Text shown —

    A Crockoduck.

    I bet you thought I was gong to say “The Spanish Inquisition”, didn’t you?

  7. SC: Near the end of your article, you say, “Gold and sliver are on the list”. Did you mean to say, “Gold and silver are on the list”?

  8. Gary asks: “Did you mean to say …”

    Yup. You’ve caught me again. You’re amazing. Thank you.

  9. Ah, Grum, I was all a-twitter, now dashed!

  10. And what about theTree of Knowledge that led to the Fall, death and decay. Thanks, trees!

  11. docbill1351 says: “And what about theTree of Knowledge that led to the Fall, death and decay.”

    And what about all those trees in which our distant ancestors lived? Huh, huh? What about them?

  12. Charley Horse

    There is one word that is not in the Bible….LOGIC.

    In deference to Dr. J. Morris, (almost left out Dr.)
    the writer avoided saying live trees and dead trees.
    Choosing instead..broken…absence…wither.
    I didn’t click over and read the entire article…too close
    to supper time.

  13. These people can say anything because they know that their audience is incapable of scrutiny.

  14. Grum says: “Broken trees lead to broken hearts?”

    Haven’t you heard the latest song?:

    I thought mah heart would break,
    When mah baby left me,
    But ah didn’ know what heartbreak was,
    Until mah tree broke.

  15. Charles Deetz ;)

    This is from the ICR, the Institute for Creative Rationalization? Because it isn’t even rational. The must live somewhere where there isn’t trees, and are a little oxygen deprived.

  16. Doctor Stochastic

    Perhaps they’re going Druid? Worship oak trees?

  17. “Verily, ICRs science reeks of dead neurons and dogma infested thought.
    The learned shall wretch while reading it and no progress to man shall be born of it. The hoards of the Morris fortune shall dwindle to a few coins and even the ill and misinformed shall cry “Hey lets head over to the Dallas Science Museum” And the eyes of the false prophets shall see no more and they shall wander the land as beggars.”

  18. Seems like in Cosmos Carl Sagan went on and on about trees. So not exactly a creationist monopoly.

  19. Alex Shuffell

    This article is evidence to the Norse gods being true. Yggdrasill is the tree of life, it is also an ash tree, no wonder we feel heartbreak at their destructions. Odin goes by many names, it’s not surprising he may have spawned some other, false, religions elsewhere in the world.

  20. “Could living near trees possibly affect human health? Increasingly, studies indicate that trees can improve human health.”

    This sounds like animism or Druidism, not Christian fundamentalism.

    I say we bring back the Irminsul ( http://en.wikipedia.org/wiki/Irminsul ) while we’re at it.

    Knock on wood! (or as the Brits say, “touch wood”)

  21. In contrast to evolutionary origins myths, trees play a surprisingly strong role in actual human history

    In contrast to the evolutionary “myth”, which postulates were originally tree dwellers.

  22. I think the ICR is using this article to make a subtle jab at Hambo, who will be destroying vast numbers of trees (gopher trees, presumably) to build his arc.

    The article makes no sense. There must be a hidden message…

  23. Hambo’s conclusions are not supported by the data (surprise!). What the data demonstrate is that living near the emerald ash borer shortens lives. The loss of trees is a secondary effect, and no evidence is cited that that effect, rather than some other effect of the ash borer (it may secrete Agent Orange, for all we know) is the cause of increased mortality.

    What’s needed is a control experiment that separates these variables: look for increased mortality among people who never see trees, but in areas not infected by the (Satanic) borer. Like, desert peoples. Are they dying sooner?

    Something tells me that a little more evidence might undermine Hambo’s hypothesis. Or, in his case, not. I’d in interested in hearing the Biblical explanation of how constant vistas of sand dunes helps you live longer.

  24. hmm… let’s see… trees clean crud like particulate pollution out of the air. people who live in rural areas have less exposure to the nasty air in cities and tend to not have as many respiratory problems. maybe that has something to do with the life span issue. maybe its the ash borror. maybe anyone who’s not in a city will live longer. maybe the ICR and AIG both have fried brains… we may never know.

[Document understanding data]
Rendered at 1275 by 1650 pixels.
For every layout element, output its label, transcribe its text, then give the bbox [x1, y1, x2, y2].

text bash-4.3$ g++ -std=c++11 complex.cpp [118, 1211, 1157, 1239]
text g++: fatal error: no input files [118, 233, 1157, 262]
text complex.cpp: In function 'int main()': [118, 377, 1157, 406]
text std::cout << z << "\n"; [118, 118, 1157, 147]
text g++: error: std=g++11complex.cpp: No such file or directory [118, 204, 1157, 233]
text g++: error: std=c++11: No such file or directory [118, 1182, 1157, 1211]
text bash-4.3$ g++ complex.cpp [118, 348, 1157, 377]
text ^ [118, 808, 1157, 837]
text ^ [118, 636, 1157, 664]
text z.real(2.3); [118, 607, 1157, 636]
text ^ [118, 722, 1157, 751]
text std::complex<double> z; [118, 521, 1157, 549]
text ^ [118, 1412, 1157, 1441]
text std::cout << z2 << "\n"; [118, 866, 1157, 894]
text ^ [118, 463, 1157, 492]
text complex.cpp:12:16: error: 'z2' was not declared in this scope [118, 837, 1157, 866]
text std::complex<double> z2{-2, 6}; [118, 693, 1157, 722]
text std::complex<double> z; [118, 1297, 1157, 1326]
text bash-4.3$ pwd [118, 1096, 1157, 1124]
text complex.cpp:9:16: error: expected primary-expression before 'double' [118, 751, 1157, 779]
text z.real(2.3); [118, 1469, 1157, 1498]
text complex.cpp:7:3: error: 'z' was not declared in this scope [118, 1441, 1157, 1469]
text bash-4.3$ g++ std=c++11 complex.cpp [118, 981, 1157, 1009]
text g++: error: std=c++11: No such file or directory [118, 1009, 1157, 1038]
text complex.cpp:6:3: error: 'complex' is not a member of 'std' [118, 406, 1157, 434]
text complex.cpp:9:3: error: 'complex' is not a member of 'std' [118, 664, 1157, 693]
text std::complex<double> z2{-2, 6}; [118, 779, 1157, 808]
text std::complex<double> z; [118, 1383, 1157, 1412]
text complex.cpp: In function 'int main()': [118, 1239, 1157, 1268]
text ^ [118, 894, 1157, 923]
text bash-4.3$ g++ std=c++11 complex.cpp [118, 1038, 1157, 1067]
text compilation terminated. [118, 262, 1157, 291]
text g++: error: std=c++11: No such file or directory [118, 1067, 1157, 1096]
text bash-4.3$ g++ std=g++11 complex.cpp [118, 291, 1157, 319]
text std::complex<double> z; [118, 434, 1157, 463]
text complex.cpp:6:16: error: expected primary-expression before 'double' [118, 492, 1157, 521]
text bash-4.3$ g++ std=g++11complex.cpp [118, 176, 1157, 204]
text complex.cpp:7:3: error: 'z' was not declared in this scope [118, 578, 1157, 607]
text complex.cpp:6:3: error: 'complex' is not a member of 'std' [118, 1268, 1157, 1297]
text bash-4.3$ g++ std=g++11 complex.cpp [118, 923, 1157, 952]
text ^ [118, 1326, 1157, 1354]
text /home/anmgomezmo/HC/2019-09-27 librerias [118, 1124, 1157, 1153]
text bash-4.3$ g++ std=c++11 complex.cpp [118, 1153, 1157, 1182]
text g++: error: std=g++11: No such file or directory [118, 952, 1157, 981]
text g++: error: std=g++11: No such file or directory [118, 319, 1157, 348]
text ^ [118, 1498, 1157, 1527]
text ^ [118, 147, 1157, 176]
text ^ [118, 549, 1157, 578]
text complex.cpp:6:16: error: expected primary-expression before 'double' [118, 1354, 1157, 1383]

Assigned task —
In the comment thread above, which word does Charley Horse say is not in the Bible?

Answer space —
Logic.